▶ Instructions
1. Reproduce the opinion piece on the English-teaching ban between "Should music, smart" and "as teaching tools.", inclusive.
2. In the opinion piece on the English-teaching ban, which audio-visual tools has the education department told native English teachers not to use?

▶ Selected passage
------

Should music, smart boards be banned
in English teaching?
‘The ban is an overcautious
intervention that leads nowhere’
Editor’s
note: Many
readers, including local and native English teachers and parents, have expressed
objections to a recent regulation by the Ho Chi Minh City education
department, which includes a ban on giving Western names to students and using music
and smart boards as teaching tools.
In this
opinion sent to Tuoi
Tre News, local reader Sy Phu says the education department has made a
‘trivial yet pointless’ request.
Read his
view below and share yours with us in the comment box or mail it to ttn@tuoitre.com.vn.
So the Ho
Chi Minh City education department has insisted that native English teachers
refrain from using such audio-visual tools as cassette players, CD players,
and smart boards to play music or videos for students during their lessons.
But is it feasible to enforce such a ban?
If we put
ourselves in the shoes of those who compose the regulations, we might somehow
understand why they do so. If a school has to spend a great amount of money
on hiring English-speaking teachers, it definitely should try to make the
best use of them. Why should a school allow the highly paid teachers to do
nothing but turn on a cassette or video player for students to watch through
the class?
However,
even if this is the case – when a native English teacher is too lazy to
communicate with his/her students – it remains a question of whether banning
them from using the audio-visual tools will effectively resolve the problem.
The fear of
teachers who do nothing but play CDs is justified, given that not all native
English teachers have an adequate work ethic. However, this is a problem
between teachers and students, not something that needs controlling by the
state.

------

[Dataset excerpts]
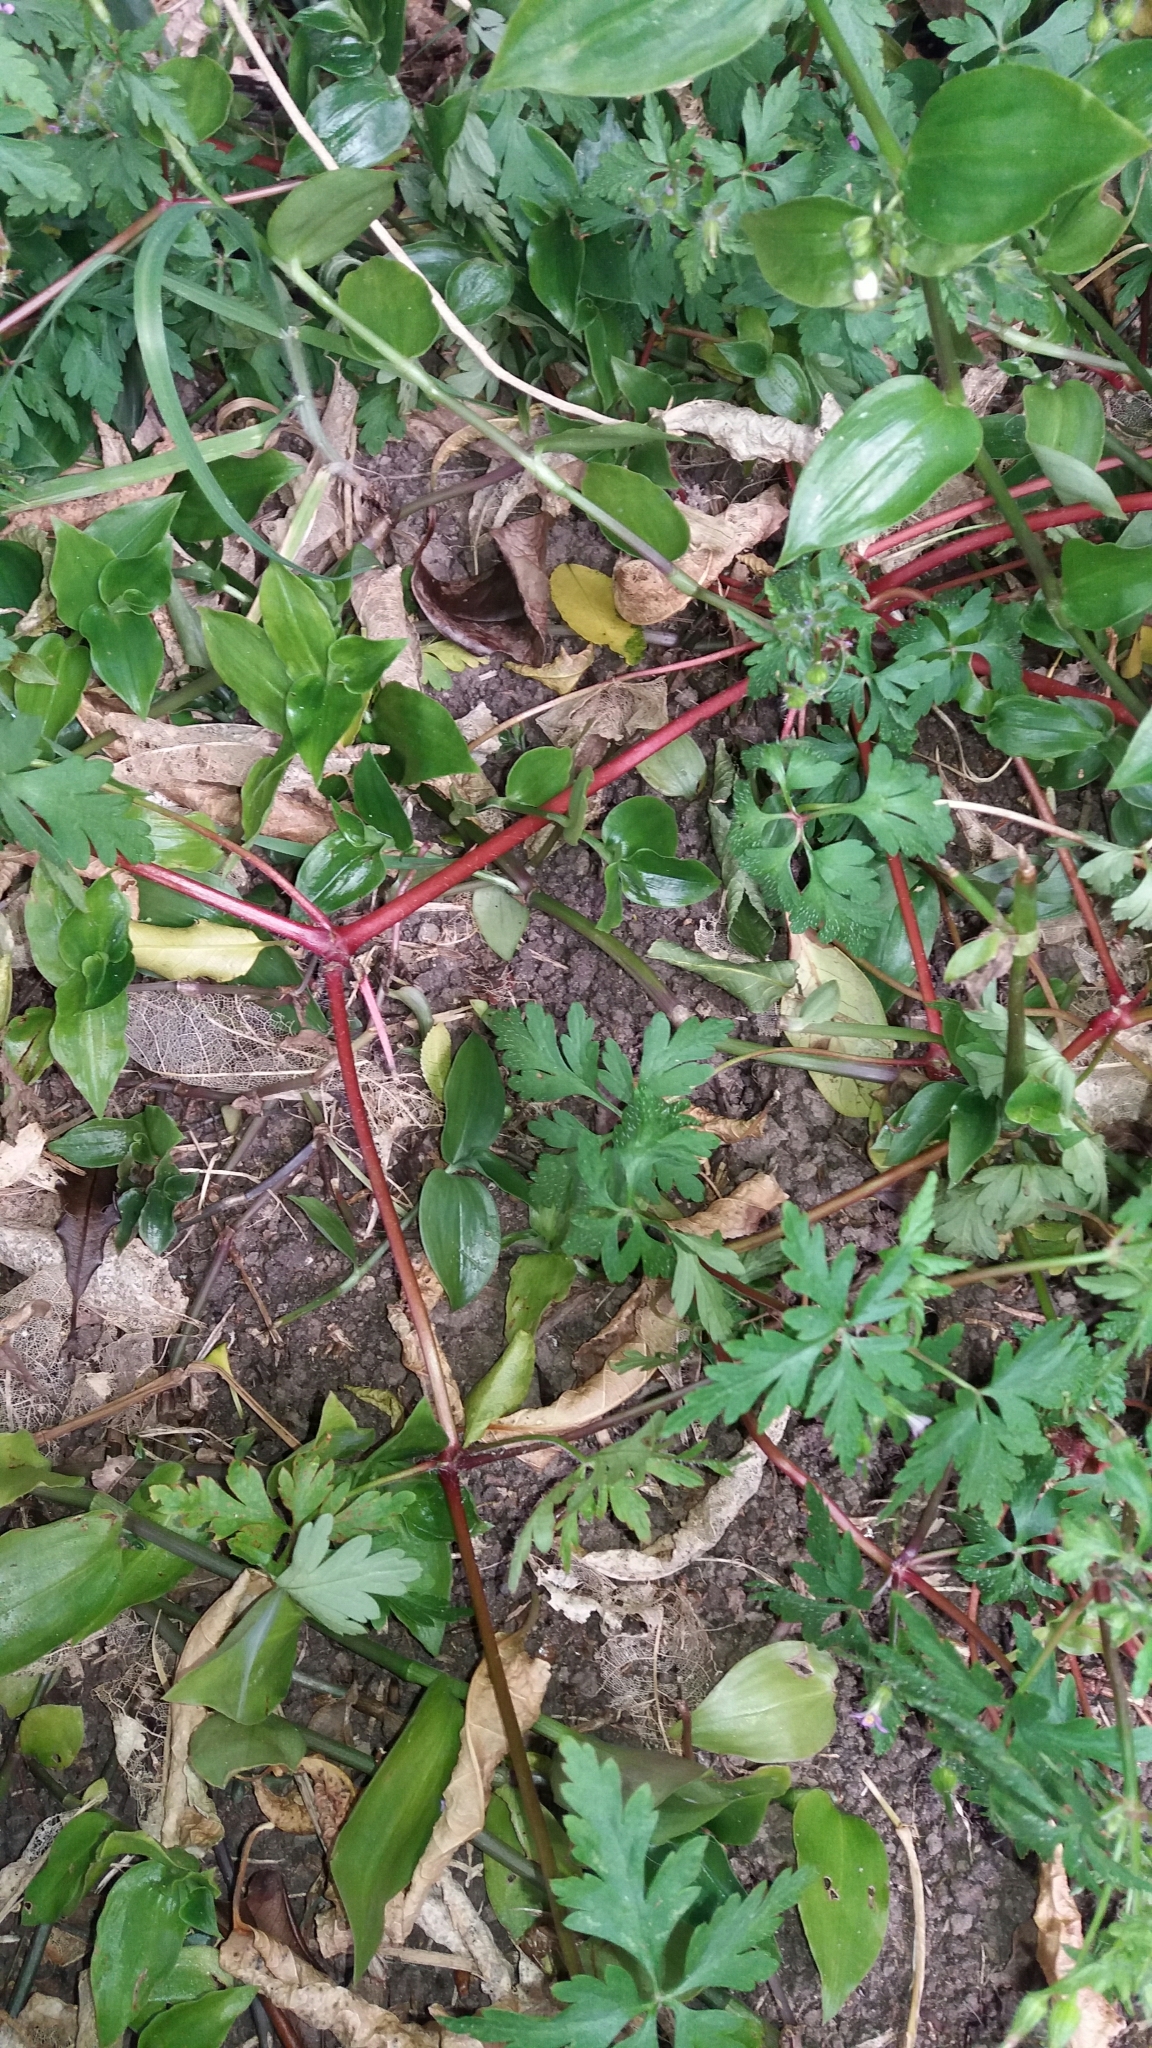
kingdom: Plantae
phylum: Tracheophyta
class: Magnoliopsida
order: Geraniales
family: Geraniaceae
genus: Geranium
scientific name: Geranium robertianum
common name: Herb-robert
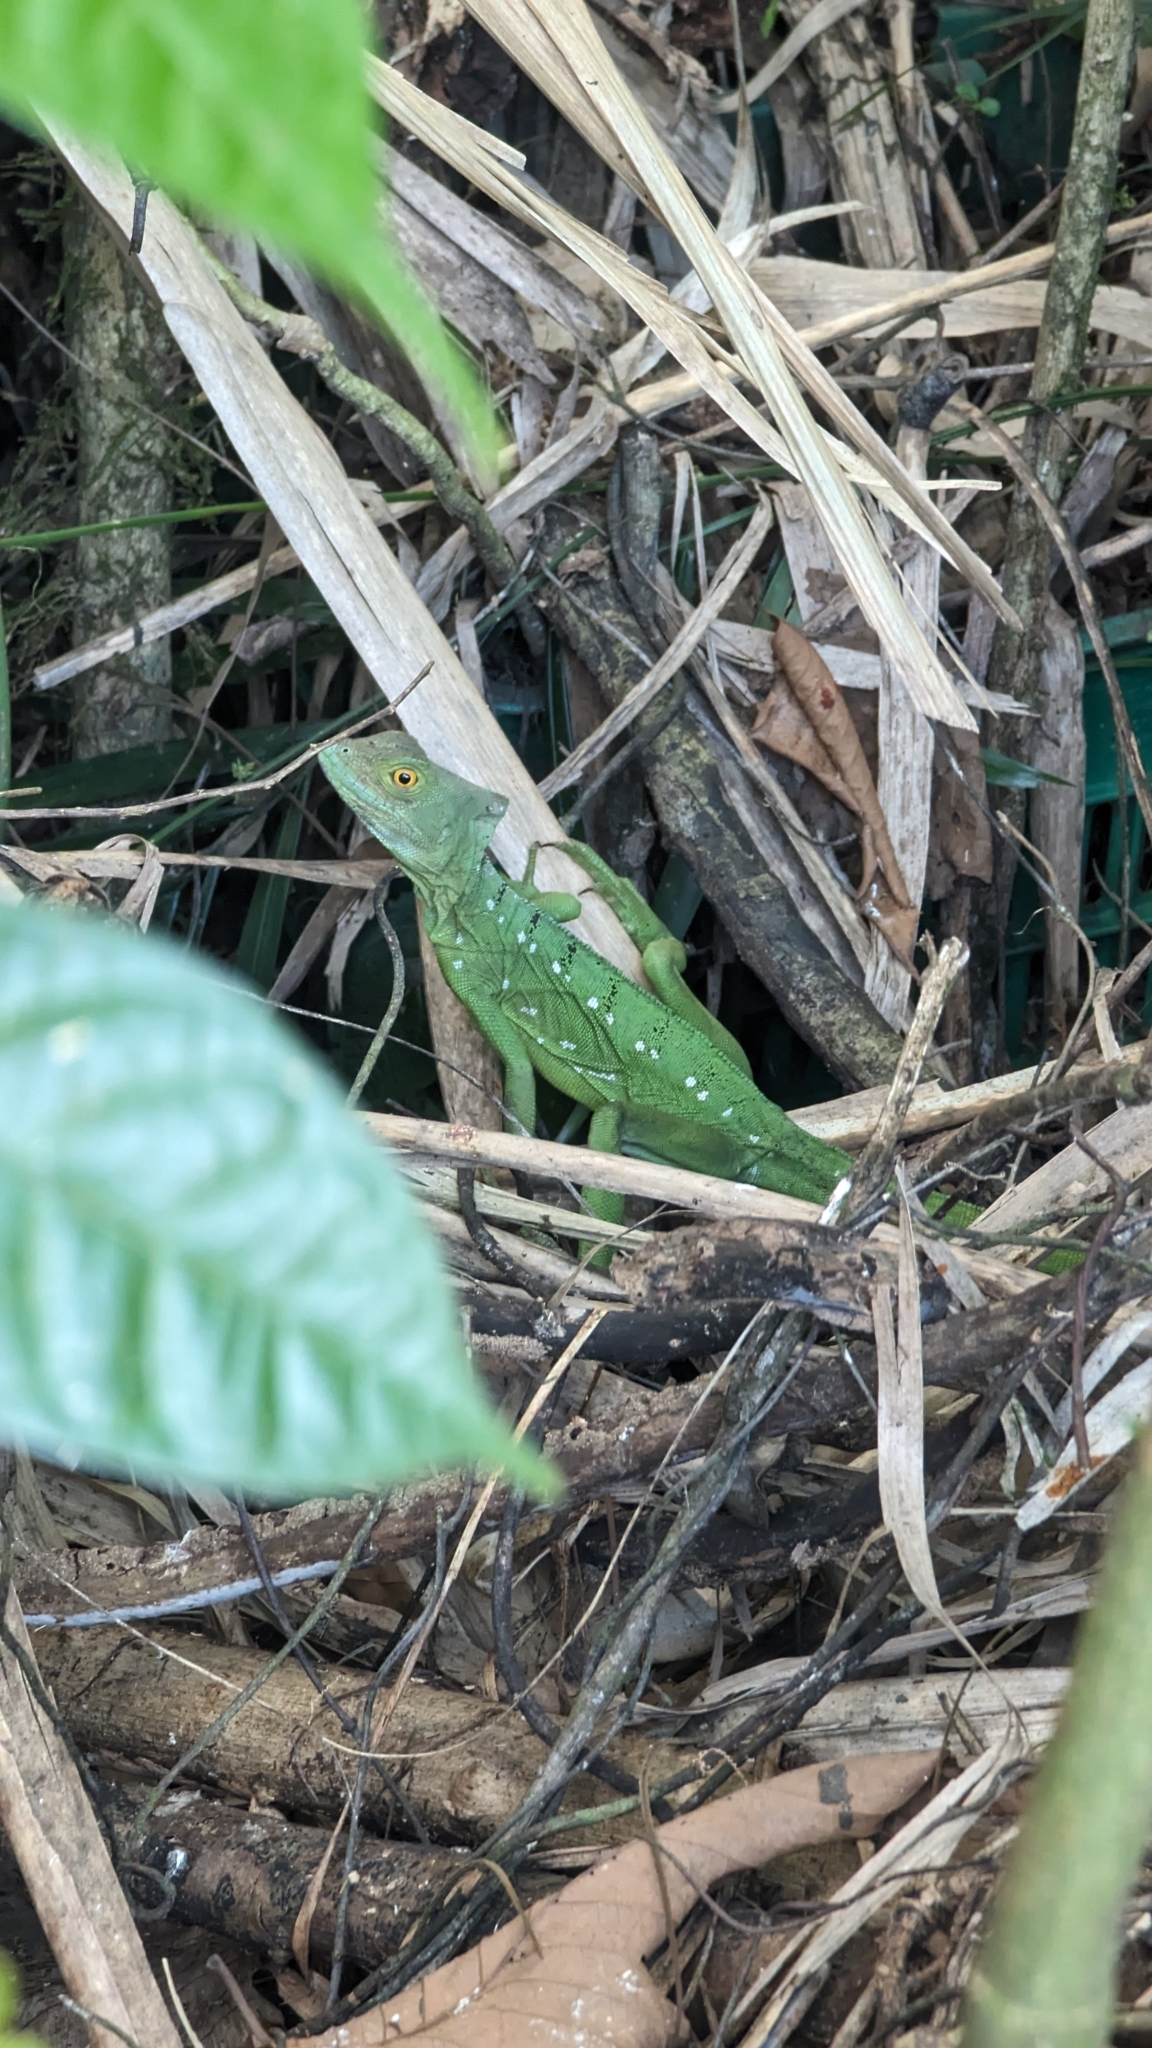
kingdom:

------

▶ Task-by-task results
1.
Should music, smart boards be banned
in English teaching?
‘The ban is an overcautious
intervention that leads nowhere’
Editor’s
note: Many
readers, including local and native English teachers and parents, have expressed
objections to a recent regulation by the Ho Chi Minh City education
department, which includes a ban on giving Western names to students and using music
and smart boards as teaching tools.

2. Cassette players, CD players, and smart boards.